### Document segment
Question

Two different brands, namely Brand A and Brand B, of mobile batteries are tested and the following data on their lifetimes in months are obtained:

• A. \(CV_A<CV_B\) and \(s_A<s_B\)
• B. \(CV_A<CV_B\) and \(s_A>s_B\)
• C. \(CV_A>CV_B\) and \(s_A<s_B\)
• D. \(CV_A>CV_B\) and \(s_A>s_B\)

Hint:

The sample standard deviation measures absolute variation, while the coefficient of variation compares relative variation by dividing the standard deviation by the mean.

Answer 1

The Correct Option is B

Step 1: Get the two means.
Brand A: $27,28,30,32,33$ averages to $30$. Brand B: $17,19,20,21,23$ averages to $20$.

Step 2: Find the standard deviations.

### Directive
Could you write the next part of the battery lifetime solution, picking up right after its last line?

### Provided material
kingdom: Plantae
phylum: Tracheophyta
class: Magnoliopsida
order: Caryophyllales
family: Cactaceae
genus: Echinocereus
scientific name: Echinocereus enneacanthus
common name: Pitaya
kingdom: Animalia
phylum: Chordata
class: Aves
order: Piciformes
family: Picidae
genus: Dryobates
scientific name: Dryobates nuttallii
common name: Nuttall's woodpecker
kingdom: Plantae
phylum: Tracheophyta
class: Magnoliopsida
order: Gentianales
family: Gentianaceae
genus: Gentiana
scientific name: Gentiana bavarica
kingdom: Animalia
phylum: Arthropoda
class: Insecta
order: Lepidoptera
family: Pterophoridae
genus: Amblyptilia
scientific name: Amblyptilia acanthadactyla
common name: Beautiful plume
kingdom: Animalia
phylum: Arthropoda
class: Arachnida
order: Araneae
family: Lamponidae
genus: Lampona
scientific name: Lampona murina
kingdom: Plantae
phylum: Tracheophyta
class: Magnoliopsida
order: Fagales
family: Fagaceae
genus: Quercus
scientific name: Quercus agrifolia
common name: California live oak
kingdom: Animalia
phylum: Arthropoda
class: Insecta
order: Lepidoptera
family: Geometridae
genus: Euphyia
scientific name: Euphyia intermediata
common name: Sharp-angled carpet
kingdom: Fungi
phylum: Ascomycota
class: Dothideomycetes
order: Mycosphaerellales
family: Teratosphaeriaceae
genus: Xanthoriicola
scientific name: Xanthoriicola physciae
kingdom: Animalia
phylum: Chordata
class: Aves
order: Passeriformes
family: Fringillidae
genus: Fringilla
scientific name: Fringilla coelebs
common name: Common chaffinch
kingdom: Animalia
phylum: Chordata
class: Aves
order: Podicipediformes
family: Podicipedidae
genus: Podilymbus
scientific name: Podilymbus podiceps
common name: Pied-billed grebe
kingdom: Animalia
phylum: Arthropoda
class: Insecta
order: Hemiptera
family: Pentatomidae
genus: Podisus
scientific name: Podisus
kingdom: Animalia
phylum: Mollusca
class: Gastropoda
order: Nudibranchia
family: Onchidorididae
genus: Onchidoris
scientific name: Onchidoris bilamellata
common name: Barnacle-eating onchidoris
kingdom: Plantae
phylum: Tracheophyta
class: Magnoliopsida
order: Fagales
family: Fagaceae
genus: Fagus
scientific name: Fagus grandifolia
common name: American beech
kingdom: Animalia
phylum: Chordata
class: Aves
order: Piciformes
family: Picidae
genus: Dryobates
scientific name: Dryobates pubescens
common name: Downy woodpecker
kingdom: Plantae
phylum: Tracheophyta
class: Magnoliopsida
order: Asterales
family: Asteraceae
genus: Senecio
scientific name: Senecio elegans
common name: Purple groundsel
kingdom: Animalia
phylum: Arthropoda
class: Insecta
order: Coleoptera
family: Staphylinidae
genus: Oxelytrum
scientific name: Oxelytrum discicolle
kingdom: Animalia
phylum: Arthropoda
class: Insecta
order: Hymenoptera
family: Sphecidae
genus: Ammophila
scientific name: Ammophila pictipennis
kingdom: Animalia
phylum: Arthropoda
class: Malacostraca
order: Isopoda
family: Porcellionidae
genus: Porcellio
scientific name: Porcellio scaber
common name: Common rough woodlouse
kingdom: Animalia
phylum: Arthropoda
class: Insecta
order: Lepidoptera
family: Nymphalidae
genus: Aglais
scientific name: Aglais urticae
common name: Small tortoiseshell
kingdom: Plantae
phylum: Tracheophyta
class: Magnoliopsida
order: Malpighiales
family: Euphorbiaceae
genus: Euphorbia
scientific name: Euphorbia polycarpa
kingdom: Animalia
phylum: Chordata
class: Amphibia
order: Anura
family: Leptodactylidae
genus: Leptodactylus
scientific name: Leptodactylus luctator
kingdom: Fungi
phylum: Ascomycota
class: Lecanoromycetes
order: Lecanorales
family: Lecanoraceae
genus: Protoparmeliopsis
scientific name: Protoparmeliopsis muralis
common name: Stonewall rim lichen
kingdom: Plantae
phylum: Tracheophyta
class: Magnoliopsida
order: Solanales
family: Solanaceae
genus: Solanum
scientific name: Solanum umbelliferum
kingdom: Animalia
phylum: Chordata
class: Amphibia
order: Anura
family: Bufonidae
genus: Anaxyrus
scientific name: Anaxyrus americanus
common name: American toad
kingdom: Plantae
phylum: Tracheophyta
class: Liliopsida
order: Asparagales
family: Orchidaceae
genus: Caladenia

### Task answer
A has squared deviations summing to $26$, so $s_A^2=\frac{26}{4}=6.5$. B has them summing to $20$, so $s_B^2=\frac{20}{4}=5$. Hence $s_A=\sqrt{6.5}>\sqrt5=s_B$.

Step 3: Compare the coefficients of variation.
$CV=s/\bar x$. Compare squares: $CV_A^2=\frac{6.5}{900}=\frac{13}{1800}$, $CV_B^2=\frac{5}{400}=\frac1{80}$.

Step 4: Decide the order.
Since $13\times80=1040<1800$, we get $CV_A^2<CV_B^2$, so $CV_A<CV_B$.

Step 5: Conclude.
$CV_A<CV_B$ and $s_A>s_B$, option (B).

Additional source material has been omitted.